How to complete this task: Every line of the entries below from the one containing "hfov_deg: 50.1" to the one containing "f_number: 3.5", both ends included, must be written out exactly. No other line belongs in the answer.
(Beginning of Records for the task)
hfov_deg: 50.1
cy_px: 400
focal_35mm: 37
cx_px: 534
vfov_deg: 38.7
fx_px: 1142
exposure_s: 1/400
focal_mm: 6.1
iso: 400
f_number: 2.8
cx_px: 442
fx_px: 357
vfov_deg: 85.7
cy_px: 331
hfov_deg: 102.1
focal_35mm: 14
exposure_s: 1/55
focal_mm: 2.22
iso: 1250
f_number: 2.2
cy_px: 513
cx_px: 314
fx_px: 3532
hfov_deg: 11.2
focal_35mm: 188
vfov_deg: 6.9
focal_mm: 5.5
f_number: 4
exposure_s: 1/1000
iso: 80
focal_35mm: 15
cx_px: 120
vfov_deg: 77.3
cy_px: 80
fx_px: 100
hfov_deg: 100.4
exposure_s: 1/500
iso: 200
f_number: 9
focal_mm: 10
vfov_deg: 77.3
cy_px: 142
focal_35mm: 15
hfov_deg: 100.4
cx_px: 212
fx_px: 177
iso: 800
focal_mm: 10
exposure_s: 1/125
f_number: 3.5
(End of Records for the task)
(Beginning of Records for the task)
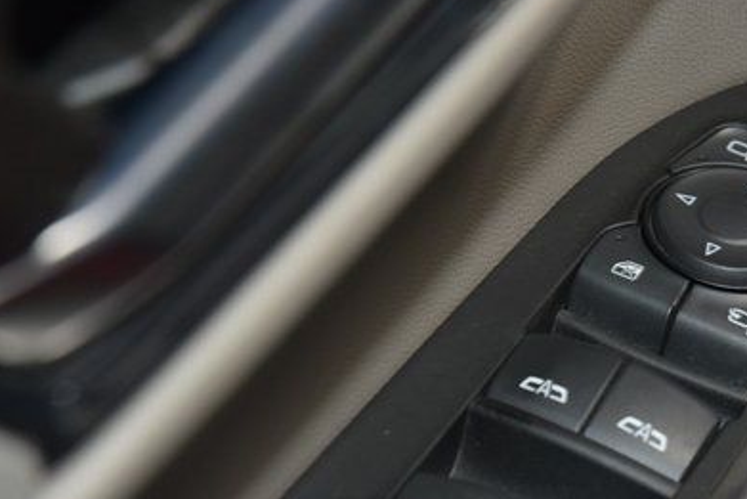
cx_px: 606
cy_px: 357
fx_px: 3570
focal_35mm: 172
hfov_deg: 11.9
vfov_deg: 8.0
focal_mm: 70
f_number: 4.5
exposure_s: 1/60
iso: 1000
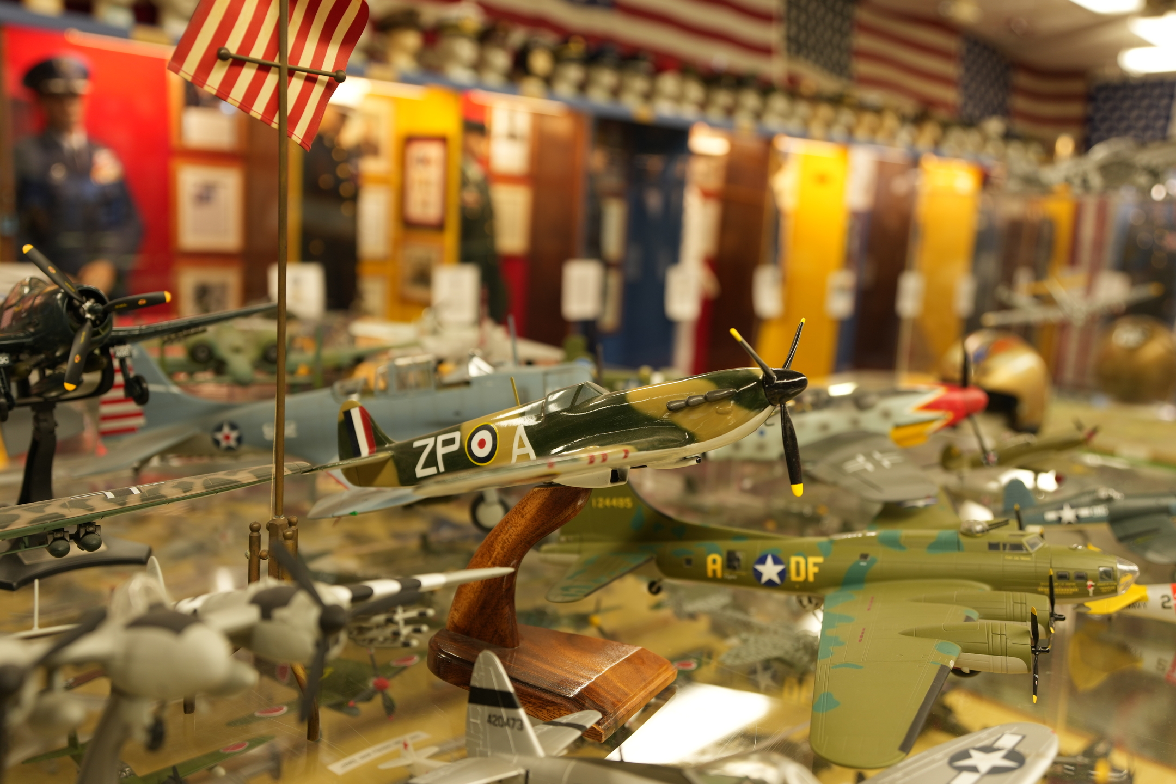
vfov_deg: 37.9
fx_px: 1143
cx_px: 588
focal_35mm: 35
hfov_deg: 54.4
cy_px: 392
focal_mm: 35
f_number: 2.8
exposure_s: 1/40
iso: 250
(End of Records for the task)
Result for this task:
hfov_deg: 50.1
cy_px: 400
focal_35mm: 37
cx_px: 534
vfov_deg: 38.7
fx_px: 1142
exposure_s: 1/400
focal_mm: 6.1
iso: 400
f_number: 2.8
cx_px: 442
fx_px: 357
vfov_deg: 85.7
cy_px: 331
hfov_deg: 102.1
focal_35mm: 14
exposure_s: 1/55
focal_mm: 2.22
iso: 1250
f_number: 2.2
cy_px: 513
cx_px: 314
fx_px: 3532
hfov_deg: 11.2
focal_35mm: 188
vfov_deg: 6.9
focal_mm: 5.5
f_number: 4
exposure_s: 1/1000
iso: 80
focal_35mm: 15
cx_px: 120
vfov_deg: 77.3
cy_px: 80
fx_px: 100
hfov_deg: 100.4
exposure_s: 1/500
iso: 200
f_number: 9
focal_mm: 10
vfov_deg: 77.3
cy_px: 142
focal_35mm: 15
hfov_deg: 100.4
cx_px: 212
fx_px: 177
iso: 800
focal_mm: 10
exposure_s: 1/125
f_number: 3.5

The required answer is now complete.